Palmer S L, Bowen P A, Green K
Department of Ophthalmology, Medical College of Georgia, Augusta 30912-3400, USA.
Ophthalmology. 1996 Apr;103(4):670-3. doi: 10.1016/s0161-6420(96)30636-2.
To determine Schirmer wetting (tear flow) in patients before and after kidney transplantation where systemic cyclosporine was used as an immunosuppressive.
Patients with end-stage renal disease who received living donor or cadaveric kidney transplants and simultaneous systemic cyclosporine were recruited. A 4-minute Schirmer test with topical anesthetic was performed in both eyes of each person before cyclosporine was initiated and three times after transplantation. The tear flow values from both eyes were averaged before analysis.

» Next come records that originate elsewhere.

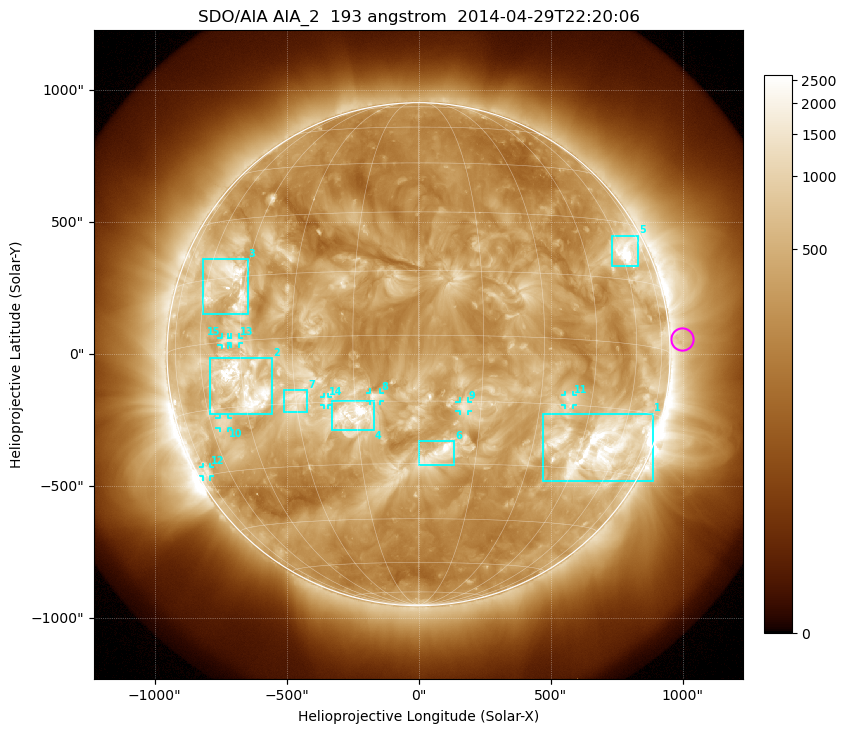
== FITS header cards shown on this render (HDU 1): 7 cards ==
TELESCOP= 'SDO/AIA'
INSTRUME= 'AIA_2'
WAVELNTH=                  193
WAVEUNIT= 'angstrom'
DATE-OBS= '2014-04-29T22:20:06.84'
CTYPE1  = 'HPLN-TAN'
CTYPE2  = 'HPLT-TAN'

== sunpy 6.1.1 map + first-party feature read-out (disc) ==
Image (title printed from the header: SDO/AIA AIA_2  193 angstrom  2014-04-29T22:20:06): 1024 x 1024 px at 2.4 arcsec/px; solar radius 953 arcsec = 397 px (full disc in frame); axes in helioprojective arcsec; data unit not stated in the header (colour bar unlabelled)
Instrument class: DISC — disc imager (sunpy class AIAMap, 193 A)
Bright regions (active regions / flare kernels): reference = the median radial profile (limb darkening/brightening removed); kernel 9 px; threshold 5 sigma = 811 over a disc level ~335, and >= 1.15x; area >= 12 px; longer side >= 10 px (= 24 arcsec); searched inside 0.97 R_sun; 15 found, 15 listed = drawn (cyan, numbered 1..; 8 of them under ~33 arcsec drawn as corner ticks so the feature stays visible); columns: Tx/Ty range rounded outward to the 5 arcsec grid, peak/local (2 s.f.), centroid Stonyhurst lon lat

Tear flow increased significantly from precyclosporine levels of 19.4 +/- 1.5 mm/4 minutes (mean +/- standard error of the mean, n = 7; readings at 1 to 3 days before cyclosporine was begun) to 28.4 +/- 2.4 mm/4 minutes at 1 to 2 months after cyclosporine (P < 0.01), 26.4 +/- 2.0 mm/4 minutes at 3 to 5 months (P < 0.05), and 24.4 +/- 2.1 mm/4 minutes at 9 to 18 months (P < 0.05) after initiation of cyclosporine therapy. No relation existed between tear flow and systemic cyclosporine concentration.
Tear flow was significantly enhanced by systemic cyclosporine when given to renal allograft recipients as an immunosuppressive. The increased flow rate was sustained over the maximum follow-up of 18 months and indicates an unexpected, beneficial side effect of cyclosporine, even in the absence of a deficit in baseline tear production.

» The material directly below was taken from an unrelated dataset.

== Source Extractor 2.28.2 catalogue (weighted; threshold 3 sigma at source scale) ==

确定在使用全身性环孢素作为免疫抑制剂的肾移植患者术前和术后的Schirmer湿润试验(泪液流量)情况。
招募接受活体供体或尸体肾移植并同时使用全身性环孢素的终末期肾病患者。在开始使用环孢素之前以及移植后三次,对每个人的双眼进行4分钟的表面麻醉下的Schirmer试验。分析前将双眼的泪液流量值进行平均。
泪液流量从环孢素治疗前的19.4±1.5毫米/4分钟(平均值±平均值的标准误,n = 7;在开始使用环孢素前1至3天的读数)显著增加至环孢素治疗后1至2个月时的28.4±2.4毫米/4分钟(P < 0.01),3至5个月时为26.4±2.0毫米/4分钟(P < 0.05),9至18个月时为24.4±2.1毫米/4分钟(P < 0.05)。泪液流量与全身性环孢素浓度之间不存在关联。
对于肾移植受者,全身性环孢素作为免疫抑制剂使用时可显著提高泪液流量。在长达18个月的最长随访期内,泪液流量增加持续存在,这表明即使在基线泪液分泌无不足的情况下,环孢素也有意外的有益副作用。